The hole in the kitchen floor that had a grated opening leading to the heat duct always had creatures that could just be waiting for me to walk by and be their next meal. I was never afraid of spiders or concrete things, but the fears in my imagination would sometimes paralyze me.
My sister Heather had a fear that rubbed off on me. She had a short guy in her head that lurked everywhere, especially in the bushes. His name was “Jack jack.’ She would get this weird look on her face and say “Jack jack jack jack…” just her fears and her face would get me worried and I would look around, senses on the alert, heart beating out of my chest looking for “Jack.”
Play tryouts always turned out awful in my mind, in that box also went fears of singing, and trying out for anything in which there were eliminations.

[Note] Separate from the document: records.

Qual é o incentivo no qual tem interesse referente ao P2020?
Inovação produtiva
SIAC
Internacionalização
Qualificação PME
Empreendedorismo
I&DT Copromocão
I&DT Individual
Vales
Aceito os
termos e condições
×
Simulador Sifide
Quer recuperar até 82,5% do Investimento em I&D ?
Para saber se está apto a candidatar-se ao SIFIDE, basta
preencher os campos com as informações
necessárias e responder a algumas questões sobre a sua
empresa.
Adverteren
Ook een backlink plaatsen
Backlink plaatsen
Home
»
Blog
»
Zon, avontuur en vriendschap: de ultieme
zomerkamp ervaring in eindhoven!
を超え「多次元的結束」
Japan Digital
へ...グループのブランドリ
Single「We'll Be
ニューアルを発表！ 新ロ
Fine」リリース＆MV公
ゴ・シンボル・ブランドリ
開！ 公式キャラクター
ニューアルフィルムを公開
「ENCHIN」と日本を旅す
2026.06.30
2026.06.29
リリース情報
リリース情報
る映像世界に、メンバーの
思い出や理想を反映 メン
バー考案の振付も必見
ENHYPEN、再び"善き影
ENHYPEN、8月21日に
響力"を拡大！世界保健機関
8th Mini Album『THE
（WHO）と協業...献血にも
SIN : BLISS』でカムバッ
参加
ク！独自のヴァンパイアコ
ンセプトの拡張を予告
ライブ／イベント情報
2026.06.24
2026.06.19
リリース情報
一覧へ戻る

My mind convinced me I would be the one eliminated. Do you know most of the time, that’s exactly what happened. In retrospect, there were times I just took myself out of the game, eliminating myself from the competition so I would at least control the outcome.
The difference in overcoming the fear of the dark vs. the succumbing to the fear of performing was that to overcome the unknown, I relied on God’s strength. To succumb to the fear of being eliminated, I relied on myself.
In this stage in my life, I seem to look back as much as forward. What could have been if I would have just tried? If I would have 100% trusted in God and gone forward. A myriad of options would have been open to me. My mind expands with the possibilities. Then abruptly I think, I know that I know, everything is for a purpose, who I am, what I have become, is the result of the parts that became the whole me. The whole package of me. And I accept that.
(Psalm 27: 1-3) 1God is my light and my salvation, whom shall I fear. He is the strength of my life. Of whom shall I be afraid? 2 When evildoers came at me to eat up my flesh, even my adversaries and my foes, they stumbled and fell. 3 Though an army should encamp against me, my heart shall not fear. Though war should rise against me, even then I will be confident.